━━━━━ Given records ━━━━━

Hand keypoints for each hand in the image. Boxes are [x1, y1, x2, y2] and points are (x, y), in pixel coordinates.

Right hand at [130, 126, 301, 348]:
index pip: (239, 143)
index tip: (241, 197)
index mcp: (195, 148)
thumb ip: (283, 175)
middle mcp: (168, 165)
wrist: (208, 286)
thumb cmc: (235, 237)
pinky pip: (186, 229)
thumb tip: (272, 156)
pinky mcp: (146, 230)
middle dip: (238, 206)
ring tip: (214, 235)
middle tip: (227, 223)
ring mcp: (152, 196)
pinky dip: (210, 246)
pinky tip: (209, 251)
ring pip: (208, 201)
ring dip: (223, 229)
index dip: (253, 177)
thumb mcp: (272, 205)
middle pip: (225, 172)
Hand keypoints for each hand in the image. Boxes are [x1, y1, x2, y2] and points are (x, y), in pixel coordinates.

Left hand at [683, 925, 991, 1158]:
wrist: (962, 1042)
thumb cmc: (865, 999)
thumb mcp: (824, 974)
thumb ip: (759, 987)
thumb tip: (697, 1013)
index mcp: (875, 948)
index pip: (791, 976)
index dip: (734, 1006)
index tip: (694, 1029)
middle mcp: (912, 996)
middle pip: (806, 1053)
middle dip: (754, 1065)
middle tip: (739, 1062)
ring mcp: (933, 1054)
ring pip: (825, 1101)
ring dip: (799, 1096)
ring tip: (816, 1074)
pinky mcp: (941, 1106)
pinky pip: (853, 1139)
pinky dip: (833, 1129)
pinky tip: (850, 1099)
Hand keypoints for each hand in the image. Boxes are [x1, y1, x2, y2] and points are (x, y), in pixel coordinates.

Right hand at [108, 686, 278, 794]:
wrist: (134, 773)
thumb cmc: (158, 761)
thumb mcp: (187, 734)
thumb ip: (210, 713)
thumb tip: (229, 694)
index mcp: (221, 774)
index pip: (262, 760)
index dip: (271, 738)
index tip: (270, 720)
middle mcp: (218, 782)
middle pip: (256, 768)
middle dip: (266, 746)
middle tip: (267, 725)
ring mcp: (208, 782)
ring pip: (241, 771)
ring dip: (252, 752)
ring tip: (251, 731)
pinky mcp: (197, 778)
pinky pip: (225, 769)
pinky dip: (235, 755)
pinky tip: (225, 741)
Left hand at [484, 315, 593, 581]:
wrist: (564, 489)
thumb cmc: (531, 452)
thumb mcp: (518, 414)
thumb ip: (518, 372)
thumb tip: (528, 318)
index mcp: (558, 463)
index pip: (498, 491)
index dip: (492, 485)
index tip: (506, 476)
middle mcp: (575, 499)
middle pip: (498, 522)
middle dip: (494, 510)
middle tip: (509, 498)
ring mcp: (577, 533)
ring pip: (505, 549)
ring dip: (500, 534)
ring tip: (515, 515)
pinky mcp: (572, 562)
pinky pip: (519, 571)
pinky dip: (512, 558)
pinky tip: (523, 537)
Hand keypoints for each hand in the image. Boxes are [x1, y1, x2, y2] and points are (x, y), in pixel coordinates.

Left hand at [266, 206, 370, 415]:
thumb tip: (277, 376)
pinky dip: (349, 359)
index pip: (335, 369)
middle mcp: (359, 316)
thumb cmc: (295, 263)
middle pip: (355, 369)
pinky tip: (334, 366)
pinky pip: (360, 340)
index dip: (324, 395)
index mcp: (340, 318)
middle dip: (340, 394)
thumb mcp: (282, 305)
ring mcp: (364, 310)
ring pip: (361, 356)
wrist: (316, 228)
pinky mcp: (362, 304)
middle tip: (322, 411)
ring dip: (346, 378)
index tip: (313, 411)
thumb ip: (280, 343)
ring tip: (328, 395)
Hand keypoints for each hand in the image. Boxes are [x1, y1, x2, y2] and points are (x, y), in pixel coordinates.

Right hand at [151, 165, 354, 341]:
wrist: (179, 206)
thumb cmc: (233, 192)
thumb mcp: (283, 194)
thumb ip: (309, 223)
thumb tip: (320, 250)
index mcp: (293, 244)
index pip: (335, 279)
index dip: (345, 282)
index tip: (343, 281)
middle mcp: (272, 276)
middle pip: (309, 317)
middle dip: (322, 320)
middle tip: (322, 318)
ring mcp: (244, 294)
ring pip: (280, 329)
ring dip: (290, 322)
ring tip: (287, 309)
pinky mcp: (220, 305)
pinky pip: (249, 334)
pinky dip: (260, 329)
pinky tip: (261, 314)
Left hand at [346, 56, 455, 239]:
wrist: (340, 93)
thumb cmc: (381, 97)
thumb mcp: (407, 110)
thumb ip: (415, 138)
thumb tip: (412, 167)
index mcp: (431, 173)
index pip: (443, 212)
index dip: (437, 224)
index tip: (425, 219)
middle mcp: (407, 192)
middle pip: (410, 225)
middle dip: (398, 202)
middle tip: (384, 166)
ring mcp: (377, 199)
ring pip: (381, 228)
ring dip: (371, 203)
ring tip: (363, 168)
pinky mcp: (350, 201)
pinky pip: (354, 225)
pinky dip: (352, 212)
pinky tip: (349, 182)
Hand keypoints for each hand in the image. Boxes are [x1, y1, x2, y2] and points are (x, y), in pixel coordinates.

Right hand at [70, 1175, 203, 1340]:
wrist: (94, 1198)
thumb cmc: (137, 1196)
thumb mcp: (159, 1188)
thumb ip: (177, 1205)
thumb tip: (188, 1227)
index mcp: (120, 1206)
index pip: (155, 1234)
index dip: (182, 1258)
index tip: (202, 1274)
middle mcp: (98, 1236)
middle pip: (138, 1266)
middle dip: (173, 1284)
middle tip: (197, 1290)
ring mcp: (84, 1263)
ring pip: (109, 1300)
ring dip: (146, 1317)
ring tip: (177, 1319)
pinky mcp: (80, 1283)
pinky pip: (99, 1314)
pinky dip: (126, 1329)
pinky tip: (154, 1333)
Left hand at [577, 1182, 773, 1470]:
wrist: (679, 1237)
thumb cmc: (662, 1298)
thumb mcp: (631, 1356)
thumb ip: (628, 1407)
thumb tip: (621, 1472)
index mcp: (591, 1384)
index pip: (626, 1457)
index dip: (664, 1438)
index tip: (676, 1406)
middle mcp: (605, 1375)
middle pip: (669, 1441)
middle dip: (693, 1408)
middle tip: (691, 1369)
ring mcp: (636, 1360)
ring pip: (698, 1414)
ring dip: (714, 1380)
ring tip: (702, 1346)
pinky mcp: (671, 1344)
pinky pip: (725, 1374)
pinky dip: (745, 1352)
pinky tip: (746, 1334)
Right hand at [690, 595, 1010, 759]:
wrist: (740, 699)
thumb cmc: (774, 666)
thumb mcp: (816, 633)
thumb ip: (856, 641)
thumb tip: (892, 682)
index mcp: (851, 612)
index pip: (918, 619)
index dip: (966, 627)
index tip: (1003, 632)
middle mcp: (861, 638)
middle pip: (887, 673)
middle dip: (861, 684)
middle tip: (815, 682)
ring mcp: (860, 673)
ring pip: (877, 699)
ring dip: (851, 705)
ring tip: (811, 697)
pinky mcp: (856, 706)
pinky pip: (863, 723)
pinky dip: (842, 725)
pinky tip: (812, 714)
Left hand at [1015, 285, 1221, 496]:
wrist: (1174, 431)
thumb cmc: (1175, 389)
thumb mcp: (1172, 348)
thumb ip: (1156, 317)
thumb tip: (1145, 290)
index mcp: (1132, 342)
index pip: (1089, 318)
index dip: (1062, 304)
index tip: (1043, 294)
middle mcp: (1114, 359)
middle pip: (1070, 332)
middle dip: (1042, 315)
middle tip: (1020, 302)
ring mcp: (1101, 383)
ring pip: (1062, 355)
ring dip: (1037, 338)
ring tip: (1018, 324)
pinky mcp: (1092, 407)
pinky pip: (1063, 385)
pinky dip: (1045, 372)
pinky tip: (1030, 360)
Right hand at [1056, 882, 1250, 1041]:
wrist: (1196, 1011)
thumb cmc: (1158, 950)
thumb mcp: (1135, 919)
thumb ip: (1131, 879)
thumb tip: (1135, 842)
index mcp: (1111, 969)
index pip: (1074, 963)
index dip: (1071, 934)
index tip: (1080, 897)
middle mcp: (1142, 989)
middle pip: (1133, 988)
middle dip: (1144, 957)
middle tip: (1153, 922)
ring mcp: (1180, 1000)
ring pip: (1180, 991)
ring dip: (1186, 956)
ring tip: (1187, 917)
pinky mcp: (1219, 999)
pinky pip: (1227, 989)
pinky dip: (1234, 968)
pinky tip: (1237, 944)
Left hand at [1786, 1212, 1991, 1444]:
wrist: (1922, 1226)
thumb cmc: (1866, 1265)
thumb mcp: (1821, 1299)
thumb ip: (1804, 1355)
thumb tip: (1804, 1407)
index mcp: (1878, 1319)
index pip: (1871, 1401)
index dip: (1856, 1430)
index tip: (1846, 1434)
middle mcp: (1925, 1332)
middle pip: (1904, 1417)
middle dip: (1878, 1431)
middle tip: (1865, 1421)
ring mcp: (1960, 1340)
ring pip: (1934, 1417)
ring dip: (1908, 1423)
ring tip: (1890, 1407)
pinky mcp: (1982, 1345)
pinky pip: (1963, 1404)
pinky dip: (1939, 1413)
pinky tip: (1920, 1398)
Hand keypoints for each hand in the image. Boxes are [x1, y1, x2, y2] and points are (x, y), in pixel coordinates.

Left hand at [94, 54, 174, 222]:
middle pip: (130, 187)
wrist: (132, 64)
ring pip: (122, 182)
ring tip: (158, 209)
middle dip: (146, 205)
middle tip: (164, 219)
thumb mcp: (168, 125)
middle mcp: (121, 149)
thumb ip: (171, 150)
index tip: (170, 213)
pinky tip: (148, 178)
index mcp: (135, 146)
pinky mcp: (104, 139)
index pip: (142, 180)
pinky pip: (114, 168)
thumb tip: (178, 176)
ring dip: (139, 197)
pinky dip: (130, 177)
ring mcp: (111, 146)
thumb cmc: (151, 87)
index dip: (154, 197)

━━━━━

What you need to do
If the string "Right" appears in a line of the entries, report the line.

Reply to the task
Right hand at [130, 126, 301, 348]:
Right hand at [108, 686, 278, 794]:
Right hand at [151, 165, 354, 341]:
Right hand at [70, 1175, 203, 1340]:
Right hand at [690, 595, 1010, 759]:
Right hand at [1056, 882, 1250, 1041]:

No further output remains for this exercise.